Cerullo offers the 'cured' for inspection: Mary Braid reports on the American evangelist's claim of success for his Mission to London

The miraculously 'cured' were presented for inspection yesterday by Morris Cerullo, the American television evangelist and star of last month's controversial Mission to London.

More than 700 people claimed to be cured after the week-long mission. The eight adults and children assembled by the Cerullo machine were those whose healings 'had withstood the test of time'. Before their testimony Mr Cerullo, in rasping voice, cleared a few things up.

First, the familiar disclaimer and Mr Cerullo's disconcerting tendency to refer to himself in the third person. 'Morris Cerullo is not a faith-healer. He is a minister of the gospel.' So God, not Mr Cerullo, cures. There followed a few Amens from the healed and their relatives, sitting across the aisle from a 'cynical' press.

Mr Cerullo, small, dapper and salesmanlike, then apologised to disabled people who were offended by the advertisements for the London mission. They featured overturned wheelchairs with promises that some would be moved by the power of God for the first time. But he refused to take responsibility for the death of Audrey Reynolds, a 25-year- old epileptic from Clapham, south- west London, who died six days after attending a Cerullo meeting. Mr Cerullo criticised the conclusion of Sir Montague Levine, the Southwark coroner, that she died because she thought she was cured and stopped taking medication. Mr Cerullo said the mother of Ms Reynolds was not convinced that attending the meeting caused her daughter's death.
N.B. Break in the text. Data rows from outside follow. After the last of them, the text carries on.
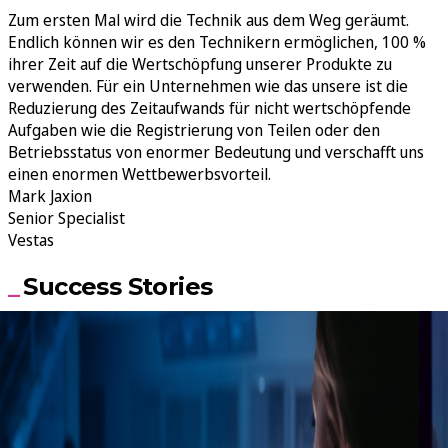
Zum ersten Mal wird die Technik aus dem Weg geräumt.
Endlich können wir es den Technikern ermöglichen, 100 %
ihrer Zeit auf die Wertschöpfung unserer Produkte zu
verwenden. Für ein Unternehmen wie das unsere ist die
Reduzierung des Zeitaufwands für nicht wertschöpfende
Aufgaben wie die Registrierung von Teilen oder den
Betriebsstatus von enormer Bedeutung und verschafft uns
einen enormen Wettbewerbsvorteil.
Mark Jaxion
Senior Specialist
Vestas
Success Stories
Automobilindustrie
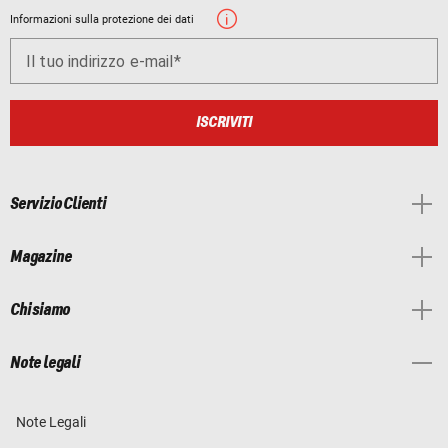
Informazioni sulla protezione dei dati
Il tuo indirizzo e-mail
ISCRIVITI
Servizio Clienti
Magazine
Chi siamo
Note legali
Note Legali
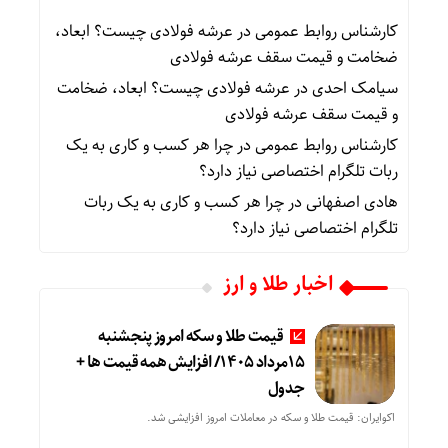
کارشناس روابط عمومی
در
عرشه فولادی چیست؟ ابعاد،
ضخامت و قیمت سقف عرشه فولادی
سیامک احدی
در
عرشه فولادی چیست؟ ابعاد، ضخامت
و قیمت سقف عرشه فولادی
کارشناس روابط عمومی
در
چرا هر کسب‌ و کاری به یک
ربات تلگرام اختصاصی نیاز دارد؟
هادی اصفهانی
در
چرا هر کسب‌ و کاری به یک ربات
تلگرام اختصاصی نیاز دارد؟
اخبار طلا و ارز
قیمت طلا و سکه امروز پنجشنبه
15مرداد 1405/ افزایش همه قیمت ها +
جدول
اکوایران: قیمت طلا و سکه در معاملات امروز افزایشی شد.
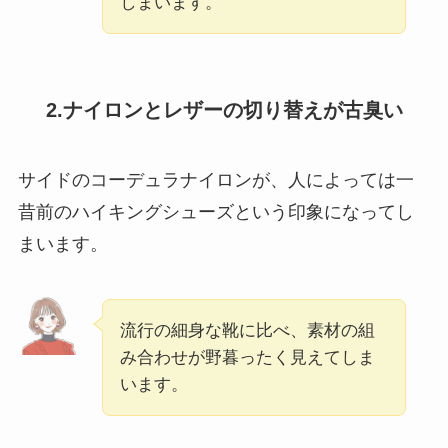
しまいます。
2.ナイロンとレザーの切り替えが古臭い
サイドのコーデュラナイロンが、人によっては一
昔前のハイキングシューズという印象になってし
まいます。
流行の細身な靴に比べ、素材の組
み合わせが野暮ったく見えてしま
います。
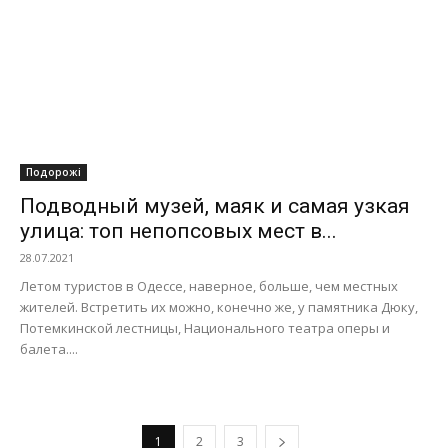
Подорожі
Подводный музей, маяк и самая узкая
улица: топ непопсовых мест в...
28.07.2021
Летом туристов в Одессе, наверное, больше, чем местных
жителей. Встретить их можно, конечно же, у памятника Дюку,
Потемкинской лестницы, Национального театра оперы и
балета....
1
2
3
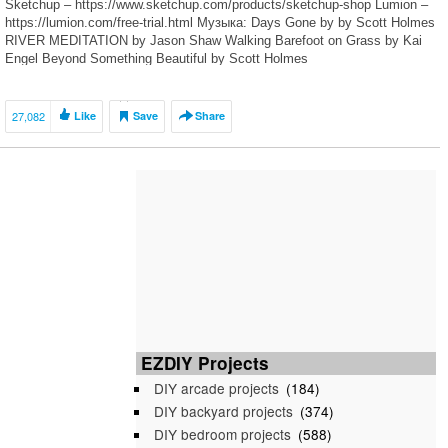
Sketchup – https://www.sketchup.com/products/sketchup-shop Lumion –
https://lumion.com/free-trial.html Музыка: Days Gone by by Scott Holmes
RIVER MEDITATION by Jason Shaw Walking Barefoot on Grass by Kai
Engel Beyond Something Beautiful by Scott Holmes
27,082
Like
Save
Share
EZDIY Projects
DIY arcade projects
(184)
DIY backyard projects
(374)
DIY bedroom projects
(588)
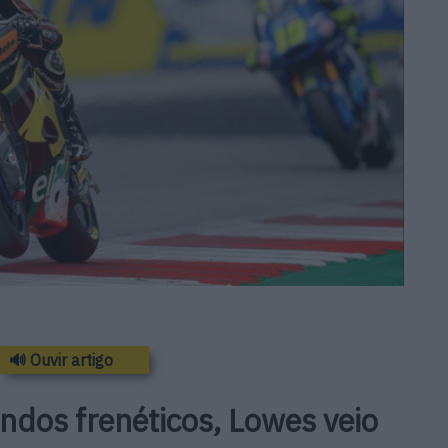
🔊 Ouvir artigo
ndos frenéticos, Lowes veio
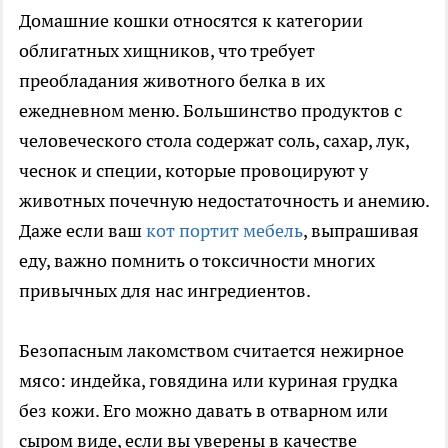
Домашние кошки относятся к категории
облигатных хищников, что требует
преобладания животного белка в их
ежедневном меню. Большинство продуктов с
человеческого стола содержат соль, сахар, лук,
чеснок и специи, которые провоцируют у
животных почечную недостаточность и анемию.
Даже если ваш
кот портит мебель
, выпрашивая
еду, важно помнить о токсичности многих
привычных для нас ингредиентов.
Безопасным лакомством считается нежирное
мясо: индейка, говядина или куриная грудка
без кожи. Его можно давать в отварном или
сыром виде, если вы уверены в качестве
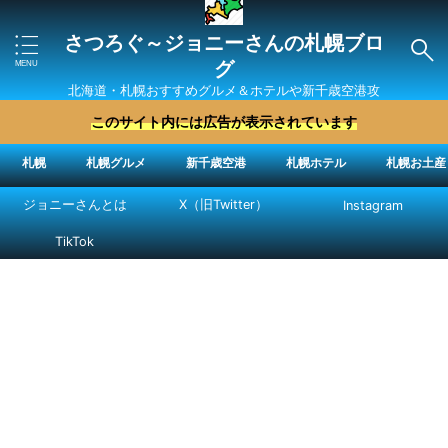
さつろぐ～ジョニーさんの札幌ブロ
グ
北海道・札幌おすすめグルメ＆ホテルや新千歳空港攻
略法を紹介 ″ジョニーさん“で検索
このサイト内には広告が表示されています
札幌
札幌グルメ
新千歳空港
札幌ホテル
札幌お土産
ジョニーさんとは
X（旧Twitter）
Instagram
TikTok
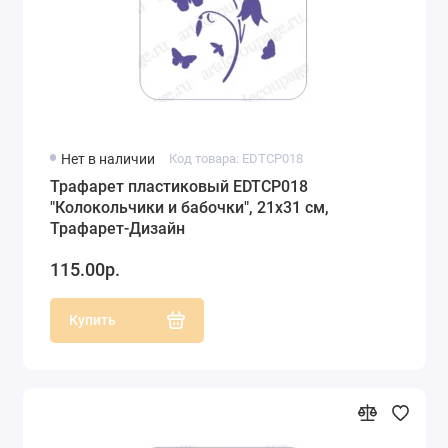
Нет в наличии
Код товара: EDTCP018
Трафарет пластиковый EDTCP018
"Колокольчики и бабочки", 21х31 см,
Трафарет-Дизайн
115.00р.
Купить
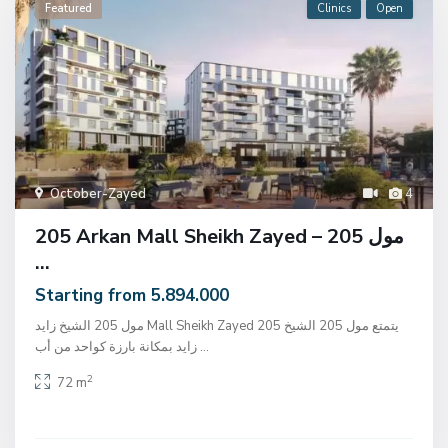
Featured
Clinics
Open
October-Zayed
4
205 Arkan Mall Sheikh Zayed – مول 205
...
Starting from 5.894.000
مول 205 الشيخ زايد Mall Sheikh Zayed 205 يتمتع مول 205 الشيخ
زايد بمكانة بارزة كواحد من أب
...
2
72 m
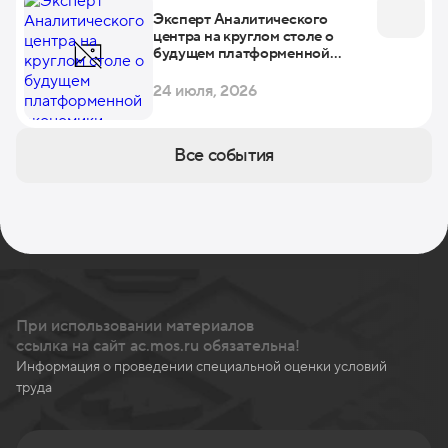
Эксперт Аналитического
центра на круглом столе о
будущем платформенной
экономики
24 июля, 2026
Все события
При использовании материалов
ссылка на сайт ac.mos.ru обязательна!
Информация о проведении специальной оценки условий
труда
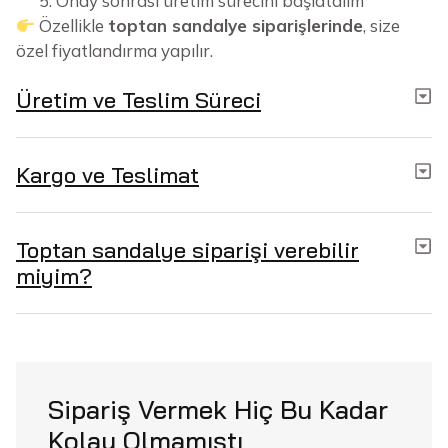
Onay sonrası üretim sürecini başlatalım
Özellikle
toptan sandalye siparişlerinde
, size
özel fiyatlandırma yapılır.
Üretim ve Teslim Süreci
Kargo ve Teslimat
Toptan sandalye siparişi verebilir
miyim?
Sipariş Vermek Hiç Bu Kadar
Kolay Olmamıştı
Yesterday's proof of successful healings was far from conclusive. Mr Cerullo is co-operating with BBC 1's Heart of the Matter in an investigation of alleged healings, but he accused the programme of 'strong bias' in an initial report on the Mission to London and confessed he 'felt a little bit betrayed'. Some of the 'cured' have surrendered medical records to Heart of the Matter.

Edna Merryman, 58, from Birmingham, claimed she was cured of epilepsy after attending a Cerullo mission 18 months ago. Later her home was 'filled by the Holy Spirit' which has been with her on and off for eight years.

'The first time it happened was in 1984 when Mr Cerullo was teaching at another school of ministry. I was told by the Holy Spirit to get a single room although I could not afford one. After lectures finished I went to my room. The presence of the Holy Spirit filled it. There was electricity running down my arms right to my fingers and right down my legs to my toes. It went on for two hours.' Mrs Merryman, a member of a small evangelical church, 'fell deeply in love with Jesus of Nazareth' in her early thirties. She has spoken in tongues and had religious visions. She said that the Holy Spirit 'is a small voice at the back of your head', easily distinguishable from her own thoughts. Her epilepsy lasted only a matter of months.

Sheila Lambshead, 45, from Burnley, Lancashire, suffered 15 years of back pain until she was persuaded to attend a Cerullo night two years ago. She claimed she was filled with the spirit during a healing session and has had no back pain since. X-rays have shown that her discs are still out. Mr Cerullo said he had sacrificed his life for his healing ministry. But that was not going unnoticed. Maureen Dawes, from Walsall, West Midlands, who claimed that Mr Cerullo had helped heal a cyst on her face, said she had been in communication with God that morning. 'He said, 'Dr Cerullo is my beloved son in whom I am well pleased'. '

The evangelist attributed other criticism to prejudice. Evangelism was 'in its infancy in Britain'. As for concerns about the financial side of the Cerullo experience, he said: 'Giving is a great part of our worship.' It was no bad thing to surrender your pocket-book to God.